Event Model

All data processing in Cribl Stream is based on discrete data entities commonly known as events. An event is defined as a collection of key-value pairs (fields). Some Sources deliver events directly, while others might deliver bytestreams that need to be broken up by Event Breakers. Events travel from a Source through Pipelines’ Functions, and on to Destinations.

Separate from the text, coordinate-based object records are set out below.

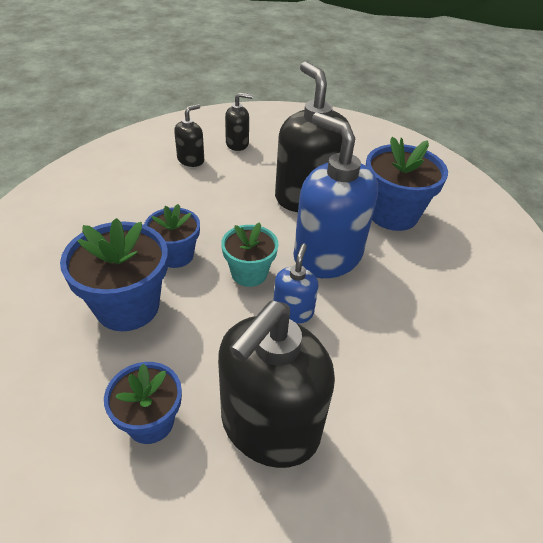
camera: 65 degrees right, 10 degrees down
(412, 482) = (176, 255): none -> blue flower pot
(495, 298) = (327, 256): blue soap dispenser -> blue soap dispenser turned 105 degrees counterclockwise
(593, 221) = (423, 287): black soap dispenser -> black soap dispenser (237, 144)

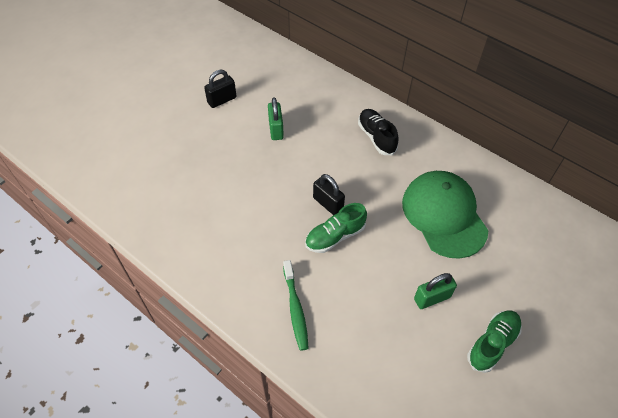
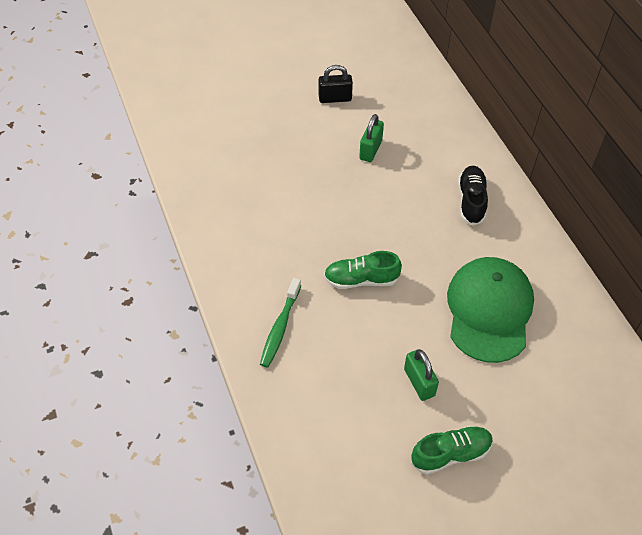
camera: 30 degrees right, 0 degrees up
(328, 204) = (375, 245): black padlock -> none
(432, 298) = (419, 382): green padlock -> green padlock turned 60 degrees clockwise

The internal representation of a Cribl Stream event is as follows:

Event Model
{
  "_raw": "<body of non-JSON parse-able event>",
  "_time": "<timestamp in UNIX epoch format>",
  "__inputId": "<Id/Name of Source that delivered the event>",
  "__other1": "<Internal field1>",
  "__other2": "<Internal field2>",
  "__otherN": "<Internal fieldN>",
  "key1": "<value1>",
  "key2": "<value2>",
  "keyN": "<valueN>",
  "...": "..."  
}

Some notes about these representative fields:

  • Fields that start with a double-underscore are known as internal fields, and each Source can add one or many to each event. For example, Syslog adds both a __inputId and a __srcIpPort field. Internal fields are used only within Cribl Stream, and are not passed down to Destinations.

  • Upon arrival from a Source, if an event cannot be JSON-parsed, all of its content will be assigned to _raw.

  • If a timestamp is not configured to be extracted, the current time (in UNIX epoch format) will be assigned to _time. (When Cribl Stream emits events based on incoming Kafka messages, it handles the _time field a bit differently.)

  • Cribl reserves the right to change all internal fields that are not documented under Sources or Destinations.

Using Capture

One way to see what an event looks like as it travels through the system is to use the Capture feature. While in Preview (right pane):

  1. Click Start a Capture.

  2. In the resulting modal, enter a Filter expression to narrow down the events of interest.

  3. Click Capture… and (optionally) change the default Time and/or Event limits.

  4. Select the desired Where to capture option. There are four options:

  • 1. Before the pre-processing Pipeline – Capture events right after they’re delivered by the respective Input.
  • 2. Before the Routes – Capture events right after the pre-processing Pipeline. before they go down any Routes. (QuickConnect bypasses Routes, and can bypass processing Pipelines.)
  • 3. Before the post-processing Pipeline – Capture events right after any Processing Pipeline that handled them, before any post-processing Pipeline.
  • 4. Before the Destination – Capture events right after any post-processing Pipeline, before they go out to the configured Destination.